** Working data follows **
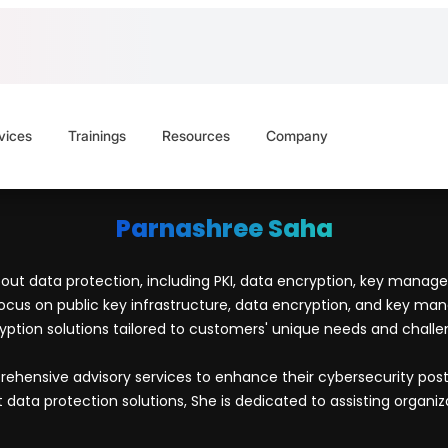
vices
Trainings
Resources
Company
Parnashree Saha
ut data protection, including PKI, data encryption, key managem
ocus on public key infrastructure, data encryption, and key mana
yption solutions tailored to customers' unique needs and challe
prehensive advisory services to enhance their cybersecurity p
ta protection solutions, She is dedicated to assisting organizat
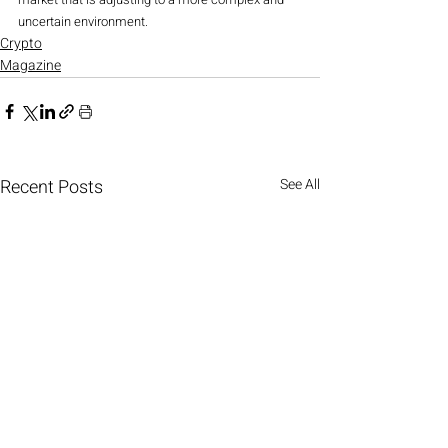
uncertain environment.
Crypto
Magazine
Recent Posts
See All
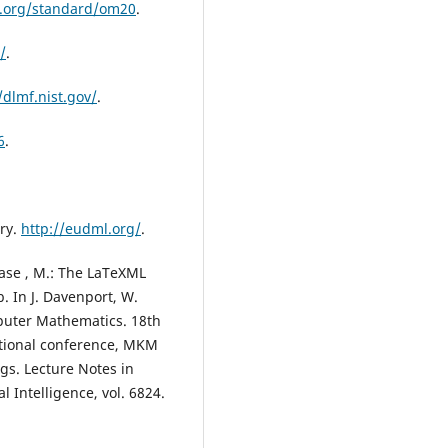
.org/standard/om20
.
/
.
/dlmf.nist.gov/
.
6
.
ry.
http://eudml.org/
.
hase , M.: The LaTeXML
 In J. Davenport, W.
mputer Mathematics. 18th
tional conference, MKM
ngs. Lecture Notes in
l Intelligence, vol. 6824.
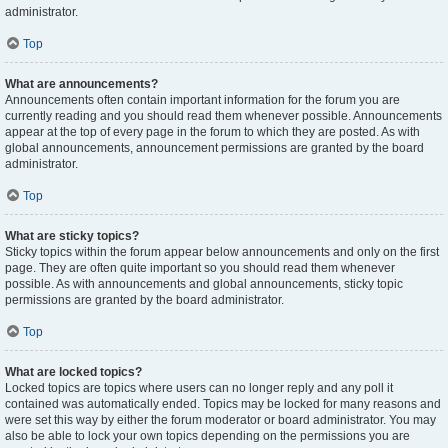
administrator.
Top
What are announcements?
Announcements often contain important information for the forum you are
currently reading and you should read them whenever possible. Announcements
appear at the top of every page in the forum to which they are posted. As with
global announcements, announcement permissions are granted by the board
administrator.
Top
What are sticky topics?
Sticky topics within the forum appear below announcements and only on the first
page. They are often quite important so you should read them whenever
possible. As with announcements and global announcements, sticky topic
permissions are granted by the board administrator.
Top
What are locked topics?
Locked topics are topics where users can no longer reply and any poll it
contained was automatically ended. Topics may be locked for many reasons and
were set this way by either the forum moderator or board administrator. You may
also be able to lock your own topics depending on the permissions you are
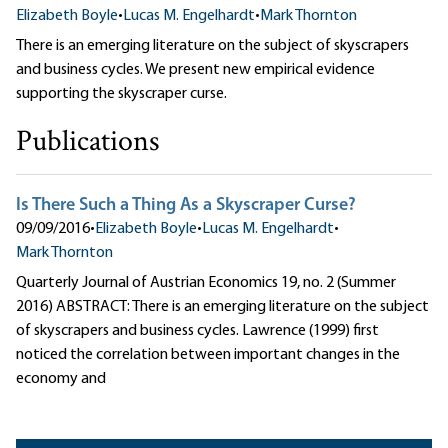
Elizabeth Boyle
•
Lucas M. Engelhardt
•
Mark Thornton
There is an emerging literature on the subject of skyscrapers
and business cycles. We present new empirical evidence
supporting the skyscraper curse.
Publications
Is There Such a Thing As a Skyscraper Curse?
09/09/2016
•
Elizabeth Boyle
•
Lucas M. Engelhardt
•
Mark Thornton
Quarterly Journal of Austrian Economics 19, no. 2 (Summer
2016) ABSTRACT: There is an emerging literature on the subject
of skyscrapers and business cycles. Lawrence (1999) first
noticed the correlation between important changes in the
economy and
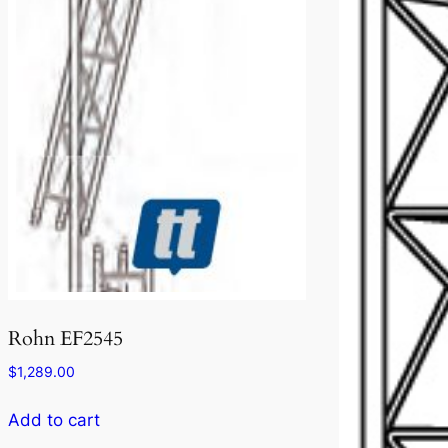
Rohn EF2545
$
1,289.00
Add to cart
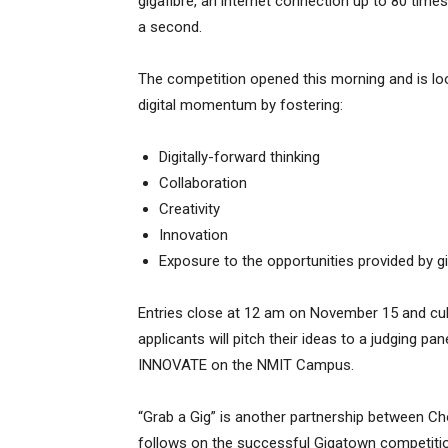
gigafibre, an internet connection up to 80 tim
a second.
The competition opened this morning
and is lo
digital momentum by fostering:
Digitally-forward thinking
Collaboration
Creativity
Innovation
Exposure to the opportunities provided by gi
Entries close at 12 am on November 15 and culm
applicants will pitch their ideas to a judging p
INNOVATE on the NMIT Campus.
“Grab a Gig” is another partnership between Cho
follows on the successful Gigatown competitio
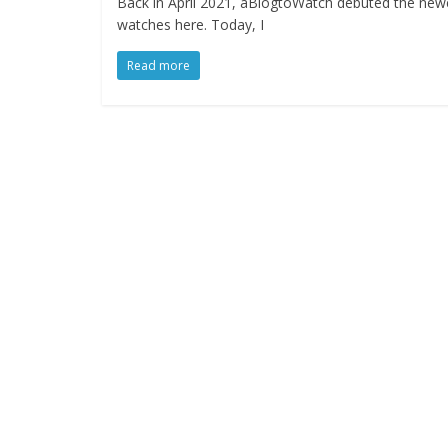
Back in April 2021, aBlogtoWatch debuted the newe
watches here. Today, I
Read more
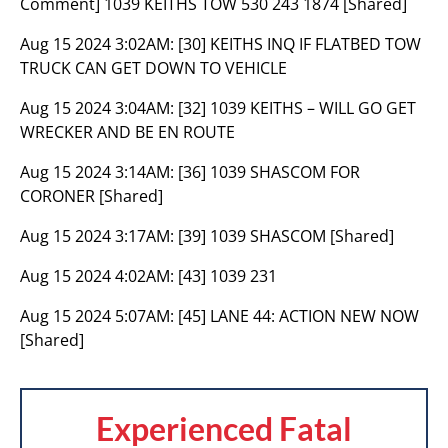
Comment] 1039 KEITHS TOW 530 243 1874 [Shared]
Aug 15 2024 3:02AM:
[30] KEITHS INQ IF FLATBED TOW
TRUCK CAN GET DOWN TO VEHICLE
Aug 15 2024 3:04AM:
[32] 1039 KEITHS – WILL GO GET
WRECKER AND BE EN ROUTE
Aug 15 2024 3:14AM:
[36] 1039 SHASCOM FOR
CORONER [Shared]
Aug 15 2024 3:17AM:
[39] 1039 SHASCOM [Shared]
Aug 15 2024 4:02AM:
[43] 1039 231
Aug 15 2024 5:07AM:
[45] LANE 44: ACTION NEW NOW
[Shared]
Experienced Fatal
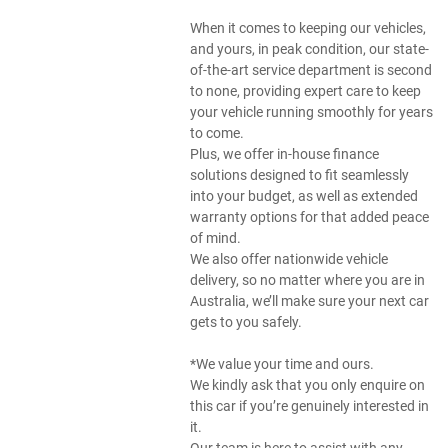
When it comes to keeping our vehicles,
and yours, in peak condition, our state-
of-the-art service department is second
to none, providing expert care to keep
your vehicle running smoothly for years
to come.
Plus, we offer in-house finance
solutions designed to fit seamlessly
into your budget, as well as extended
warranty options for that added peace
of mind.
We also offer nationwide vehicle
delivery, so no matter where you are in
Australia, we’ll make sure your next car
gets to you safely.
*We value your time and ours.
We kindly ask that you only enquire on
this car if you’re genuinely interested in
it.
Our team is here to assist with any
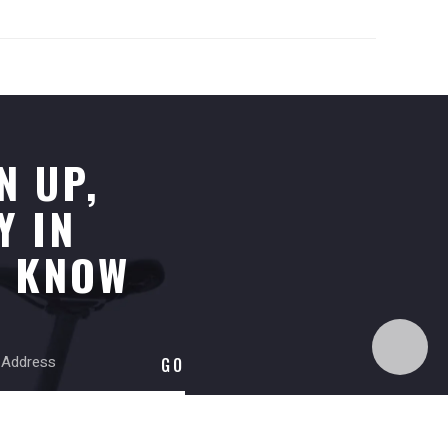
N UP,
Y IN
E KNOW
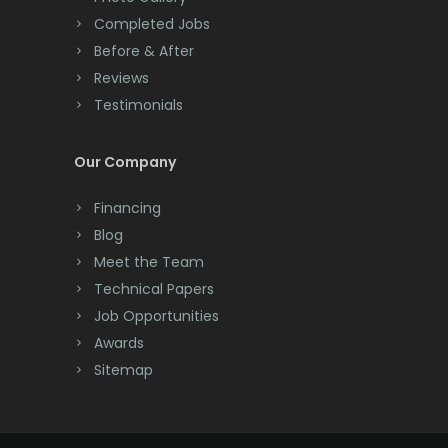
Completed Jobs
Convent Station
Before & After
Cranbury
Reviews
Testimonials
Cranford
Cream Ridge
Our Company
Dayton
Financing
Deal
Blog
Meet the Team
Denville
Technical Papers
Dover
Job Opportunities
Awards
Dunellen
Sitemap
East Brunswick
East Hanover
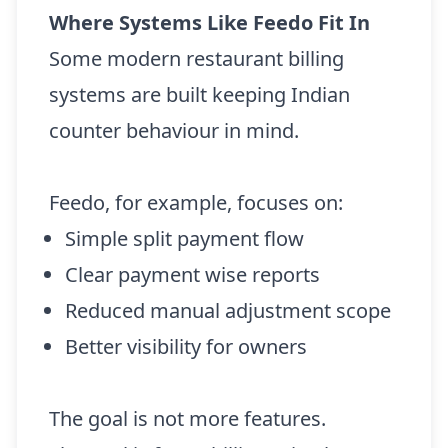
Where Systems Like Feedo Fit In
Some modern restaurant billing
systems are built keeping Indian
counter behaviour in mind.
Feedo, for example, focuses on:
Simple split payment flow
Clear payment wise reports
Reduced manual adjustment scope
Better visibility for owners
The goal is not more features.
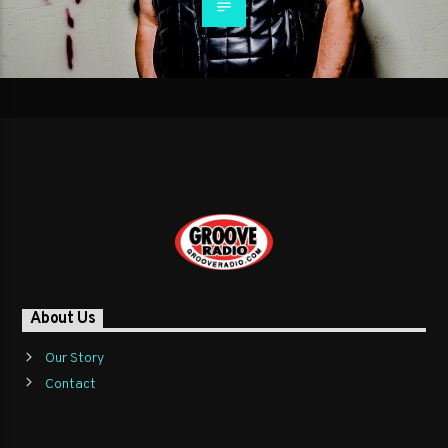
About Us
Our Story
Contact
** End of Working data **
* _Work task_
Up to and including the line with "page. They are", copy the data above from its first line. Skip pictures.

* _Solution for this task_
vices
Trainings
Resources
Company
Parnashree Saha
ut data protection, including PKI, data encryption, key managem
ocus on public key infrastructure, data encryption, and key mana
yption solutions tailored to customers' unique needs and challe
prehensive advisory services to enhance their cybersecurity p
ta protection solutions, She is dedicated to assisting organizat
uncertain environment.
Crypto
Magazine
Recent Posts
See All
.org/standard/om20
.
/
.
/dlmf.nist.gov/
.
6
.
ry.
http://eudml.org/
.
hase , M.: The LaTeXML
 In J. Davenport, W.
mputer Mathematics. 18th
tional conference, MKM
ngs. Lecture Notes in
l Intelligence, vol. 6824.
administrator.
Top
What are announcements?
Announcements often contain important information for the forum you are
currently reading and you should read them whenever possible. Announcements
appear at the top of every page in the forum to which they are posted. As with
global announcements, announcement permissions are granted by the board
administrator.
Top
What are sticky topics?
Sticky topics within the forum appear below announcements and only on the first
page. They are often quite important so you should read them whenever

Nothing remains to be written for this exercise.